Exercise brief —
Only an exact repetition of the lines from the one that holds "Are you considering" to the end of the records is wanted.

Data for this task —
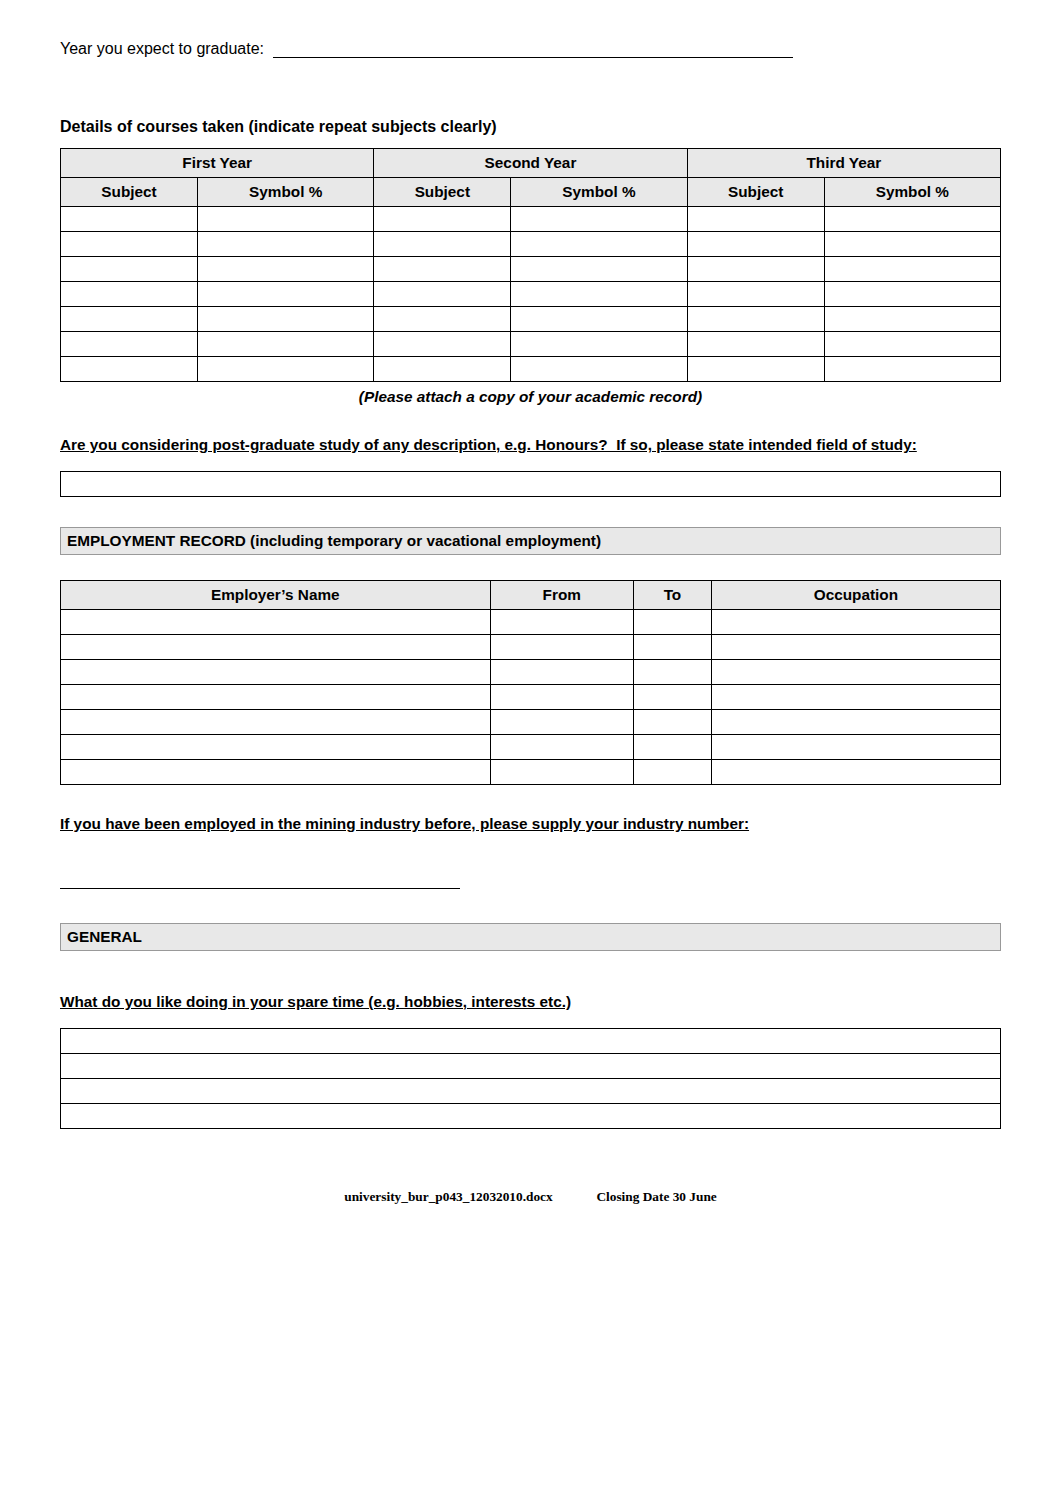Year you expect to graduate:
Details of courses taken (indicate repeat subjects clearly)
| First Year | Second Year | Third Year |
| --- | --- | --- |
| Subject | Symbol % | Subject | Symbol % | Subject | Symbol % |
(Please attach a copy of your academic record)
Are you considering post-graduate study of any description, e.g. Honours? If so, please state intended field of study:
EMPLOYMENT RECORD (including temporary or vacational employment)
| Employer’s Name | From | To | Occupation |
| --- | --- | --- | --- |
If you have been employed in the mining industry before, please supply your industry number:
GENERAL
What do you like doing in your spare time (e.g. hobbies, interests etc.)
university_bur_p043_12032010.docx Closing Date 30 June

Response to this exercise —
Are you considering post-graduate study of any description, e.g. Honours? If so, please state intended field of study:
EMPLOYMENT RECORD (including temporary or vacational employment)
| Employer’s Name | From | To | Occupation |
| --- | --- | --- | --- |
If you have been employed in the mining industry before, please supply your industry number:
GENERAL
What do you like doing in your spare time (e.g. hobbies, interests etc.)
university_bur_p043_12032010.docx Closing Date 30 June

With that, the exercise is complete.